**STATED PROBLEM**
Can you transcribe, word for word, the part of the data below that runs from the line containing "Mask all regions" through the end of the data, including both ends and leaving out the pictures?

Collected data:
=======

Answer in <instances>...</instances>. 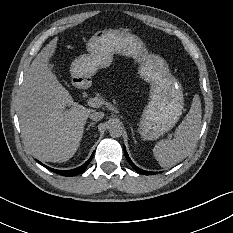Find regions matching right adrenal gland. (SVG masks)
Here are the masks:
<instances>
[{
	"label": "right adrenal gland",
	"mask_w": 233,
	"mask_h": 233,
	"mask_svg": "<svg viewBox=\"0 0 233 233\" xmlns=\"http://www.w3.org/2000/svg\"><path fill=\"white\" fill-rule=\"evenodd\" d=\"M96 123H97V121H94V122L89 123V125L86 127V129H88L91 125H94V124H96Z\"/></svg>",
	"instance_id": "1"
}]
</instances>
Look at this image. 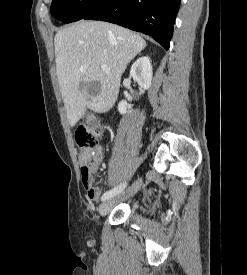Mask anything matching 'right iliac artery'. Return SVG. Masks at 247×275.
Wrapping results in <instances>:
<instances>
[{
    "label": "right iliac artery",
    "instance_id": "obj_1",
    "mask_svg": "<svg viewBox=\"0 0 247 275\" xmlns=\"http://www.w3.org/2000/svg\"><path fill=\"white\" fill-rule=\"evenodd\" d=\"M126 187V183H121L120 185L114 187L113 189L105 192L102 196V201L110 199L111 197L117 195L118 193H120L121 191H123V189Z\"/></svg>",
    "mask_w": 247,
    "mask_h": 275
}]
</instances>
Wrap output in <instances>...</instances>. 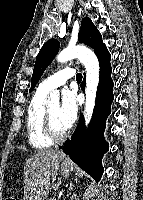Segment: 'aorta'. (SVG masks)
Listing matches in <instances>:
<instances>
[{"label":"aorta","instance_id":"obj_1","mask_svg":"<svg viewBox=\"0 0 143 200\" xmlns=\"http://www.w3.org/2000/svg\"><path fill=\"white\" fill-rule=\"evenodd\" d=\"M74 58H77L86 69V102L84 112L85 123L87 125L91 119L95 106V98L100 76L99 61L91 49L81 45L68 46L57 55V61L61 63ZM49 104L52 106L59 105V93L53 92L50 94Z\"/></svg>","mask_w":143,"mask_h":200}]
</instances>
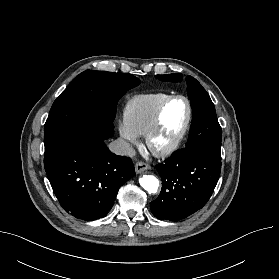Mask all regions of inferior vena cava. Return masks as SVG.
Segmentation results:
<instances>
[{"instance_id": "inferior-vena-cava-1", "label": "inferior vena cava", "mask_w": 279, "mask_h": 279, "mask_svg": "<svg viewBox=\"0 0 279 279\" xmlns=\"http://www.w3.org/2000/svg\"><path fill=\"white\" fill-rule=\"evenodd\" d=\"M109 149L117 155L134 156L135 149L124 139H117L109 144Z\"/></svg>"}]
</instances>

=======

**SOLUTION TO THIS PROBLEM**
Mask all regions of inferior vena cava. Return masks as SVG.
Segmentation results:
<instances>
[{"instance_id": "inferior-vena-cava-1", "label": "inferior vena cava", "mask_w": 279, "mask_h": 279, "mask_svg": "<svg viewBox=\"0 0 279 279\" xmlns=\"http://www.w3.org/2000/svg\"><path fill=\"white\" fill-rule=\"evenodd\" d=\"M109 149L117 155L134 156L135 149L124 139H117L109 144Z\"/></svg>"}]
</instances>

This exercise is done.